Michelle K Savu, MD, Alicia Logue, MD, Joseph Love, MD. University of Texas Health Science Center /South Texas VA Heathcare System San Antonio

Abstract:
Objective: Transluminal surgery offers advantages to the patient by decreasing the morbidity of abdominal incisions. The rectum naturally lends itself to a NOTES procedure as the anus is a readily accessible orifice. The purpose of this study was to develop a transanal technique for excision of the rectum. We report our experimental work in sheep study followed by our initial clinical experience in a patient who underwent a hybrid NOTES combined procedure using the TEM (Wolf Medical InstrumentsR) device for a transanal completion proctectomy combined with a conventional sigmoid resection technique.
Methods: In an acute experimental model in four 50 ± 4 kg sheep, the TEM device was introduced transanally, transcolonic access to the mesorectum and further to the peritoneum was achieved and a circumferential dissection of the rectum was performed. The colorectal specimen was removed via the anus and transected and the specimens were immediately. (No anastomosis was attempted.) In the clinical experience, the patient was a 34 year old paraplegic male with a previous end colostomy and a long terminal Hartman’s pouch in need of a completion proctocolectomy for reconstructive surgery muscle flaps for chronic bilateral hip osteomyelitis and decubiti.
Results: The proctocolectomy was successfully completely performed via the TEM in all sheep with a mean operating time of 72 minutes (range: 45-130 min). The extracted specimens averaged 40 cm in length. In the patient, the rectum was dissected circumferentially using the TEM to the peritoneal reflection (without attempt to proceed farther). Operating time was 3 hours 40 minutes. There were no complications of bleeding or bowel wall injury. The remaining redundant sigmoid was resected by standard conventional technique. Postoperatively the patient developed a superficial perineal wound infection.

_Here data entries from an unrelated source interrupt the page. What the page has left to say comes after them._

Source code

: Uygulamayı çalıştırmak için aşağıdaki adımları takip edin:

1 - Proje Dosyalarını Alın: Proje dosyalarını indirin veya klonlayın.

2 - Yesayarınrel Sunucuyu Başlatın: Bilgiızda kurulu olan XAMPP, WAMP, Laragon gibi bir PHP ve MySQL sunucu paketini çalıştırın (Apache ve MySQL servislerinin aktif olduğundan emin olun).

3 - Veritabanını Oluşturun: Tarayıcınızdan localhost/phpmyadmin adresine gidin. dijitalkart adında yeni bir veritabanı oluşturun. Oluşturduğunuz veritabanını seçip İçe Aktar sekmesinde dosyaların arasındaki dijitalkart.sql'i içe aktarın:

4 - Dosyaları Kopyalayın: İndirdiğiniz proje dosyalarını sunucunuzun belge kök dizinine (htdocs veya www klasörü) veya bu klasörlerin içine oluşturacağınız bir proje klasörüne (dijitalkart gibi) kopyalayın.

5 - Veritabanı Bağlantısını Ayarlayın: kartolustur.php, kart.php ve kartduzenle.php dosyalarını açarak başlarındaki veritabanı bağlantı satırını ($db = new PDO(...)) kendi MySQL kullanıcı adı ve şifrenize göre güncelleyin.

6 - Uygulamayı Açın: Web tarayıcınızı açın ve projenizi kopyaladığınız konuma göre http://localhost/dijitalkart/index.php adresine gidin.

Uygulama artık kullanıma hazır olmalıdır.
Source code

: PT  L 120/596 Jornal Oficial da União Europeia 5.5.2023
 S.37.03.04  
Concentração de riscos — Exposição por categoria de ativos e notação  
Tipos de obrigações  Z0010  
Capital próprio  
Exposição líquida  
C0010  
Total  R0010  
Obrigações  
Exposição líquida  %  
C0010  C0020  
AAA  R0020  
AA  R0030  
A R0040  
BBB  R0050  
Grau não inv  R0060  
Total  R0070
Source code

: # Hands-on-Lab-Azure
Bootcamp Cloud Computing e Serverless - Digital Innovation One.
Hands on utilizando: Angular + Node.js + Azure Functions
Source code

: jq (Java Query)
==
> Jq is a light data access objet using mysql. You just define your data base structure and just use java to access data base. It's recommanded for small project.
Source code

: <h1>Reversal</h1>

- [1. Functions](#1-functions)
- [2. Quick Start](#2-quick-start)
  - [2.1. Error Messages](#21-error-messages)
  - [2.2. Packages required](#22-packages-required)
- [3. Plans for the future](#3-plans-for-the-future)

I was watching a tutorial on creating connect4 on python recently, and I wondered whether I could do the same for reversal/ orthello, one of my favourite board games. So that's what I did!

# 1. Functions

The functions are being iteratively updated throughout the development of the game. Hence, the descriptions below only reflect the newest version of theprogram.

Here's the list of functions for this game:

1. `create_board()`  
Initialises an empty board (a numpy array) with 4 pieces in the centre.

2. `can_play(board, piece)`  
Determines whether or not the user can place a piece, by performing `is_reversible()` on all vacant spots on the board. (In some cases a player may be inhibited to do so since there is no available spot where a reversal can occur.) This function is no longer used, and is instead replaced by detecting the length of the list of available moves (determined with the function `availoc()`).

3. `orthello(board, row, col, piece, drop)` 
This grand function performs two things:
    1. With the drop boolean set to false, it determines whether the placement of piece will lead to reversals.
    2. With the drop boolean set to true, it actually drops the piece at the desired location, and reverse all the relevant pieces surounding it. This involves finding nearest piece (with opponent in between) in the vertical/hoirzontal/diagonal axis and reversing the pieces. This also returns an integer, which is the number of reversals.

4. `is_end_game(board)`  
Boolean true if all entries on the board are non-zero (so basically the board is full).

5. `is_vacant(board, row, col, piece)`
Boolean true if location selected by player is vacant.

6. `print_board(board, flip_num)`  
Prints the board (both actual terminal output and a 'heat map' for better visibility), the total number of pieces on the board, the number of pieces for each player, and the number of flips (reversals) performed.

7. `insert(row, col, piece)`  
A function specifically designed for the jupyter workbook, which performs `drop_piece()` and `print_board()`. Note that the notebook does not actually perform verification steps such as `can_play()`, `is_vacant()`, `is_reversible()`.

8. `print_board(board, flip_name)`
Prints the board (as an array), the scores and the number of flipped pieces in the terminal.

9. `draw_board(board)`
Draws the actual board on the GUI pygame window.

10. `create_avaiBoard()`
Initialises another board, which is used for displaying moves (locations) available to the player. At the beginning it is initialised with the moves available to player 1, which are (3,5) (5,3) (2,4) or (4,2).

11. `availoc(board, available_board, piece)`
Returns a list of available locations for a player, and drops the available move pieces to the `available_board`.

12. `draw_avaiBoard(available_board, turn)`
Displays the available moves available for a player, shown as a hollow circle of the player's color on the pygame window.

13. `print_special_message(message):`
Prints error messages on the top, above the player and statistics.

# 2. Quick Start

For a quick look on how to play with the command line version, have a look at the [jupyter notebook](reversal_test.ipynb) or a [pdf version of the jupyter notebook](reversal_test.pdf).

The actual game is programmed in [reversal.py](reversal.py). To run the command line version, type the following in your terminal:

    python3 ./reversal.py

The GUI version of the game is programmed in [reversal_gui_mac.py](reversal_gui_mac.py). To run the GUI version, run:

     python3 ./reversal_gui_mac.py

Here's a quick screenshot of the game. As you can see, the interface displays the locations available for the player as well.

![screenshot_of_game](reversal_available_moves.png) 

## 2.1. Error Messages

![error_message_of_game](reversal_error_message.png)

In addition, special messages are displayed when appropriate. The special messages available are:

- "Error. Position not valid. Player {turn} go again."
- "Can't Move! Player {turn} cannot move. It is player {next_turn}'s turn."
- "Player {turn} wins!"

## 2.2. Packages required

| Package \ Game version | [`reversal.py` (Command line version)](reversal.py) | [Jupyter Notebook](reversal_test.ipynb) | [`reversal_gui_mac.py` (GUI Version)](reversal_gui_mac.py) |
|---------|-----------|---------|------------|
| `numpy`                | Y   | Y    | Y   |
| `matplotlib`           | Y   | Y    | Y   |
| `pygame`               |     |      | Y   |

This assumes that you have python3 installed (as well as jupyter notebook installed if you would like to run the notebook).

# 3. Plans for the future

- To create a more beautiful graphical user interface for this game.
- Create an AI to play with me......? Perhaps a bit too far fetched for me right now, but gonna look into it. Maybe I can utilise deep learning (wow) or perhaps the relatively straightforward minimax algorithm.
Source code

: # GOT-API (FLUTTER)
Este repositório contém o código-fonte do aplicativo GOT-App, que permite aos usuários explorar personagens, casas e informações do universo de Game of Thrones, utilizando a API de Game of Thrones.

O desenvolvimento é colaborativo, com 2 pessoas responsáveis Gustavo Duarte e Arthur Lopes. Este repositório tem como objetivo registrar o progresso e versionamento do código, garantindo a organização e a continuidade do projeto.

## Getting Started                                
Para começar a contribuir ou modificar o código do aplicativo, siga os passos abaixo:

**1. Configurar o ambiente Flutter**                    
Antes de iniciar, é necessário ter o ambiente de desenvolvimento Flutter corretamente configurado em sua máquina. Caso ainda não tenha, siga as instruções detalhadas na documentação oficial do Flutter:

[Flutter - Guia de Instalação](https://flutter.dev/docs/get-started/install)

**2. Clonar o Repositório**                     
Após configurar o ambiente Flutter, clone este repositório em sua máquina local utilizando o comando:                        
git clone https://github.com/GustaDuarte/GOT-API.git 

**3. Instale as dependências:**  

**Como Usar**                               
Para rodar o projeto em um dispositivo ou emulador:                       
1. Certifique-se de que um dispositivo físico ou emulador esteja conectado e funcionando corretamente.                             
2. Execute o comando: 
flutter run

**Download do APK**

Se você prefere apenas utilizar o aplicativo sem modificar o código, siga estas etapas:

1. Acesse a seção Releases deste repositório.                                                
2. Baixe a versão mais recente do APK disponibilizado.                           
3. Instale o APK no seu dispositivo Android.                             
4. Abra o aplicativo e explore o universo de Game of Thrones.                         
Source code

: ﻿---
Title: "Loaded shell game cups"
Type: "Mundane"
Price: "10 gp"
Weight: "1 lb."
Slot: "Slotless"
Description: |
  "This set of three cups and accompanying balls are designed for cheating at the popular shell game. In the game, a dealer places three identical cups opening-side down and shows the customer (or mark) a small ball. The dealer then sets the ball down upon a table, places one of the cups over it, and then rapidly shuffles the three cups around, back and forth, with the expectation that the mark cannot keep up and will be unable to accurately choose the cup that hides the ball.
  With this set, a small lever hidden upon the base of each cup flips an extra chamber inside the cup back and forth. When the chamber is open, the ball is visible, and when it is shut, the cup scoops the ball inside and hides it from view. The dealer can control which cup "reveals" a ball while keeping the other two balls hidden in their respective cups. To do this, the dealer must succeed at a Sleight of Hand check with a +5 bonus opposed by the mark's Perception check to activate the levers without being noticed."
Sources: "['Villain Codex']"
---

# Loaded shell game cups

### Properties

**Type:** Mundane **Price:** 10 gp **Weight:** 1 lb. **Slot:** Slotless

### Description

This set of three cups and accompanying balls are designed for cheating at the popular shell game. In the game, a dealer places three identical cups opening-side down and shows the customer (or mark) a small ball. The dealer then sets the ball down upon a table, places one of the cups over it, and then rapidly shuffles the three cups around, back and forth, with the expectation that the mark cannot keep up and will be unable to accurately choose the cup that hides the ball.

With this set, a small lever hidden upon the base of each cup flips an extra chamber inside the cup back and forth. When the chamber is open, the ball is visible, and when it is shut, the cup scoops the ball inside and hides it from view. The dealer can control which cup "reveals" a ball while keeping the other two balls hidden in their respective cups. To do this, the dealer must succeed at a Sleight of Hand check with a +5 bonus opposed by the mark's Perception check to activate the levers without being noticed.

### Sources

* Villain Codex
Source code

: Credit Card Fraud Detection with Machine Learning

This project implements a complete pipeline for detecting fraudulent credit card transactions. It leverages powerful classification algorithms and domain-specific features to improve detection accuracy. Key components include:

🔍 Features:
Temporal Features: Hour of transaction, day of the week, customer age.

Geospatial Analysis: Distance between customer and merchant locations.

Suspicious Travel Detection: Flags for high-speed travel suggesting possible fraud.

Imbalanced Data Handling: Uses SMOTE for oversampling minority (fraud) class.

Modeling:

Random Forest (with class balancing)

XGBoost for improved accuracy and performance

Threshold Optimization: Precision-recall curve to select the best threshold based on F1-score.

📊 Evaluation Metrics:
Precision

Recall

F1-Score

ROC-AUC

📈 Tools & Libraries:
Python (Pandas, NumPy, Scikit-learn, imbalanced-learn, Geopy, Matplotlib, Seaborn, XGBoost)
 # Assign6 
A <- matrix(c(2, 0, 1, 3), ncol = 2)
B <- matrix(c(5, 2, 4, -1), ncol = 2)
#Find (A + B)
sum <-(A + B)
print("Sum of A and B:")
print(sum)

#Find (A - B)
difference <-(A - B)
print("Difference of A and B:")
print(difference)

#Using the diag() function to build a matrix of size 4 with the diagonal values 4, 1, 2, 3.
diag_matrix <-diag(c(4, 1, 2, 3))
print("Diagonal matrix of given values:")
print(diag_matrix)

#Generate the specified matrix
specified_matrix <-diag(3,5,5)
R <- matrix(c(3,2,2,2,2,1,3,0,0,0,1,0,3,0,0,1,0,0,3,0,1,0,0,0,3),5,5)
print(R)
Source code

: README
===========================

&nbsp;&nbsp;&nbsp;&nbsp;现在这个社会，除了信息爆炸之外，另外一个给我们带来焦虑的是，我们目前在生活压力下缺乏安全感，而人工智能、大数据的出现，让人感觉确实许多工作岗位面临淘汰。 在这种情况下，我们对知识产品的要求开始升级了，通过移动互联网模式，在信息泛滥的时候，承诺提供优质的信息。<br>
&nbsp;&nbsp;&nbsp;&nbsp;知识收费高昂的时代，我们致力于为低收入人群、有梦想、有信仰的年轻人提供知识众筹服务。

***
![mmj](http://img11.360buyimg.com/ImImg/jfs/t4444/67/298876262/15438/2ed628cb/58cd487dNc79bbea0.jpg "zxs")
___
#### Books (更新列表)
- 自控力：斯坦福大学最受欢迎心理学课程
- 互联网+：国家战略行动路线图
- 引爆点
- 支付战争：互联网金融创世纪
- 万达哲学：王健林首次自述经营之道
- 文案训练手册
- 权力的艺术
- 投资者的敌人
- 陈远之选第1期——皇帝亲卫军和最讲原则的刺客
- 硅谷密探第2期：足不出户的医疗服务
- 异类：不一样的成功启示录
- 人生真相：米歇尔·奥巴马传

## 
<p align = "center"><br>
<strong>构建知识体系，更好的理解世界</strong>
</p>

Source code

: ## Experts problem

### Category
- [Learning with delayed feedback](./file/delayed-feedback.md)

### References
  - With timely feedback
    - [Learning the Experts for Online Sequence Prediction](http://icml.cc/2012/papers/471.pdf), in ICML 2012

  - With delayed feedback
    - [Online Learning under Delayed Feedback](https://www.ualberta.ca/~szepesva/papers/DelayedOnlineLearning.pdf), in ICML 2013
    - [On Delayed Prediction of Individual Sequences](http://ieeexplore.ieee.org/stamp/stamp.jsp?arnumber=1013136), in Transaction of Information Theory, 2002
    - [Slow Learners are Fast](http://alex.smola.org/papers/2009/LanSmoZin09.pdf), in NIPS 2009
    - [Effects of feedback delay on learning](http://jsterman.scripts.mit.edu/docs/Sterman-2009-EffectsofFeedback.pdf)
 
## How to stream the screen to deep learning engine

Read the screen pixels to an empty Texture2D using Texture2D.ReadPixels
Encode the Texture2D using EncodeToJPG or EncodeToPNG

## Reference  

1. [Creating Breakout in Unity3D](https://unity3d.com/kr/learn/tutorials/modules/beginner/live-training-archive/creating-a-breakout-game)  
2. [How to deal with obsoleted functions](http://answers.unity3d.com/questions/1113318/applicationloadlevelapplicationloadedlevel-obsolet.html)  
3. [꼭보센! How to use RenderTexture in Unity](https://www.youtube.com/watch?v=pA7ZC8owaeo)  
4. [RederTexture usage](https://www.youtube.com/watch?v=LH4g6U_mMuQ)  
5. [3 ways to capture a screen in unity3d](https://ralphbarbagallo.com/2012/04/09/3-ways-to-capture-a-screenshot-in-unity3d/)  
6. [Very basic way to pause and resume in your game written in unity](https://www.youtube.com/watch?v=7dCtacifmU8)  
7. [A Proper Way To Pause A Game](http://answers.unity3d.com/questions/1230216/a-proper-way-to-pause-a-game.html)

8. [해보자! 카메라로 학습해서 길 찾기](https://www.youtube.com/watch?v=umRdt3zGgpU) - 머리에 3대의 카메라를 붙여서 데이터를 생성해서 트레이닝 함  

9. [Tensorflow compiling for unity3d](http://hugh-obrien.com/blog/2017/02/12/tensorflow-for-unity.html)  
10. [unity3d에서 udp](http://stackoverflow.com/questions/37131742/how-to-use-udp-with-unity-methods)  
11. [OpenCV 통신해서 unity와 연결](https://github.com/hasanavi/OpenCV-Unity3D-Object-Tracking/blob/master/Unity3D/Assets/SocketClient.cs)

Conclusions/Expectations: Use of the TEM device for circumferential resection of the rectum is feasible and safe in both the experimental and clinical settings. The use of the TEM during dissection of the rectum offers the advantages of direct visualization, monitored rectal and peritoneal insufflation pressures and the ability of using current laparoscopic instrumentation. Future applications include development of a complete NOTES technique using the TEM for proctocolectomy for both benign and oncologic indications.